Besonders das einst als Vorbild hoch gelobte Gesundheitswesen trifft es hart. Überall fehlt es an lebenswichtigen Medikamenten. Eine private Initiative von in Deutschland lebenden Venezolanern will den Krankenhäusern unter die Arme greifen und sammelt Arzneimittel. Auch der Sohn von Ursula Cortelezzi ist mit dabei. Ehrensache, dass die Hirschberger Pharmazeutin ihrem Filius da unter die Arme greift. Im Frühjahr startete sie in der Lokalzeitung einen ersten Aufruf.
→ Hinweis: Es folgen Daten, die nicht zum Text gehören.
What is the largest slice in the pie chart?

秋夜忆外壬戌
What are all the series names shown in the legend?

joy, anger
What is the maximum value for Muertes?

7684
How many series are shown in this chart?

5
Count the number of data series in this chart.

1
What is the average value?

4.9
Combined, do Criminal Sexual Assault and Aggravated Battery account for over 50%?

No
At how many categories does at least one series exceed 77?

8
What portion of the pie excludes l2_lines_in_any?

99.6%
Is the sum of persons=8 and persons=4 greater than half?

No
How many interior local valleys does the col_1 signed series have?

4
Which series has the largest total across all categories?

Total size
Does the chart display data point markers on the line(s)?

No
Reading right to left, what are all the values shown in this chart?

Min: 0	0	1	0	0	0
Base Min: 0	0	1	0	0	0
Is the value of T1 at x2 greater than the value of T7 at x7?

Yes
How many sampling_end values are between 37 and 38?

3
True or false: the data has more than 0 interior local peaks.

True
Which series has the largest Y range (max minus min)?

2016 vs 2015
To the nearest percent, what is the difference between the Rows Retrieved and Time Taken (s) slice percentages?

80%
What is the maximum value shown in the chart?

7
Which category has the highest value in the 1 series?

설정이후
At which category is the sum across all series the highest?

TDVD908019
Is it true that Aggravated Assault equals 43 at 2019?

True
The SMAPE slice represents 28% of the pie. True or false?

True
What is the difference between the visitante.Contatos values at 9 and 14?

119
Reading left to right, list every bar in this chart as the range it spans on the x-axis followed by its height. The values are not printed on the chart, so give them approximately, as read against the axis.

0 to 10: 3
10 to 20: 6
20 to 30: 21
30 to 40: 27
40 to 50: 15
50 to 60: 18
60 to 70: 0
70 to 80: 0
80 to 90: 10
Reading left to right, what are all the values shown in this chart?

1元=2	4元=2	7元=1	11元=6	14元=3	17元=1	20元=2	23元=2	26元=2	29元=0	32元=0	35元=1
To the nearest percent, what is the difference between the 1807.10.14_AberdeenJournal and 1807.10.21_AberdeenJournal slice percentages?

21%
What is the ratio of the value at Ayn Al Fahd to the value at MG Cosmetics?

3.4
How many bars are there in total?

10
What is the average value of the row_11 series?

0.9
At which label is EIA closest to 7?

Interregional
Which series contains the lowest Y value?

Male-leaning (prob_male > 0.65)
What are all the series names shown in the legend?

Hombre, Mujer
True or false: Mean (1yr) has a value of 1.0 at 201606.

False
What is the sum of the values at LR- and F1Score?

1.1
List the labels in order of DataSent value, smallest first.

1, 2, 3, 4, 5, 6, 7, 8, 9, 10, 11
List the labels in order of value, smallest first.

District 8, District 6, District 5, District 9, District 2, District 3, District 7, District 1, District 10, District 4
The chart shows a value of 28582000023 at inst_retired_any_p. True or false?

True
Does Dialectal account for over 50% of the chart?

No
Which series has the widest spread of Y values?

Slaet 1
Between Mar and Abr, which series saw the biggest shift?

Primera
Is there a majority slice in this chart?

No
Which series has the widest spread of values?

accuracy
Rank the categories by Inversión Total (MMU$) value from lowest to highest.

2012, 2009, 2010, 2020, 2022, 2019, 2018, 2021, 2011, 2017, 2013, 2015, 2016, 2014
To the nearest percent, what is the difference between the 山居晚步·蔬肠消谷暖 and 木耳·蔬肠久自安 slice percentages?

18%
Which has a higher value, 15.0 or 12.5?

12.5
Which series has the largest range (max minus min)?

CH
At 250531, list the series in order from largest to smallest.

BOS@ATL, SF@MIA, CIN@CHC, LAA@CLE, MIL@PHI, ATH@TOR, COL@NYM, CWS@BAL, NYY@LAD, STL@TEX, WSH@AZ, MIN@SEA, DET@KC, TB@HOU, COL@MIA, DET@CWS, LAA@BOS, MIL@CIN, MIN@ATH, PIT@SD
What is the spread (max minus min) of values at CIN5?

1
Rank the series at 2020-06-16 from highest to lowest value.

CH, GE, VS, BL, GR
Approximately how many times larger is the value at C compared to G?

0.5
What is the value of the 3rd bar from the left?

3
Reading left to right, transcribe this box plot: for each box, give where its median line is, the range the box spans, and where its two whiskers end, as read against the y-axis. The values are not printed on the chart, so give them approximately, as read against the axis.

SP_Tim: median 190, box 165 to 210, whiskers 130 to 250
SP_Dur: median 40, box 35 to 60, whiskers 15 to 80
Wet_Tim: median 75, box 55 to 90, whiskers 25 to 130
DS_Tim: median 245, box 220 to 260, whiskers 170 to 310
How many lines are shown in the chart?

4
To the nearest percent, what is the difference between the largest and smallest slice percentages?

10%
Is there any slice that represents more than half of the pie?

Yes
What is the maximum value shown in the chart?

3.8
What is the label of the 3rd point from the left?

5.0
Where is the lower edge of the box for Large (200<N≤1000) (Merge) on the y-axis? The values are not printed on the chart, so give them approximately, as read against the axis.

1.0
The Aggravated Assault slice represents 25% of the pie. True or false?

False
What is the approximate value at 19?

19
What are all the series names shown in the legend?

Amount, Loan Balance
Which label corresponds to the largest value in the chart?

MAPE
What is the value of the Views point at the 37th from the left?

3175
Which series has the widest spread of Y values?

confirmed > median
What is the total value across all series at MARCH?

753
In der Löwenapotheke und der Turm-Apotheke im Ärztehaus kann jeder Arzneimittel vorbei bringen, die nicht mehr benötigt werden. „Die Resonanz war überwältigend“, berichtet Cortelezzi. „In wenigen Wochen kamen 20 Riesenkisten zusammen.“

Die Packungen werden in der Apotheke vorsortiert. „Dabei suchen wir unter anderem nach abgelaufenen Medikamenten, die wir fachgerecht entsorgen.“ Eine in Rheinland-Pfalz lebende venezolanische Rentnerin mache sich dann an die Feinarbeit. „Sie nimmt jedes Medikament in die Hand und forscht dann im Internet nach dem spanischen Namen und den Anwendungshinweisen“, sagt die Apothekerin. „Diese Informationen gibt sie dann an die Ärzte im Land weiter.“ Längst zieht die Aktion immer größere Kreise. „Auch Apothekerkollegen, Pflegeeinrichtungen und Hospize haben bereits Medikamente gespendet.“ Demnächst will Cortelezzi den nächsten Aufruf starten.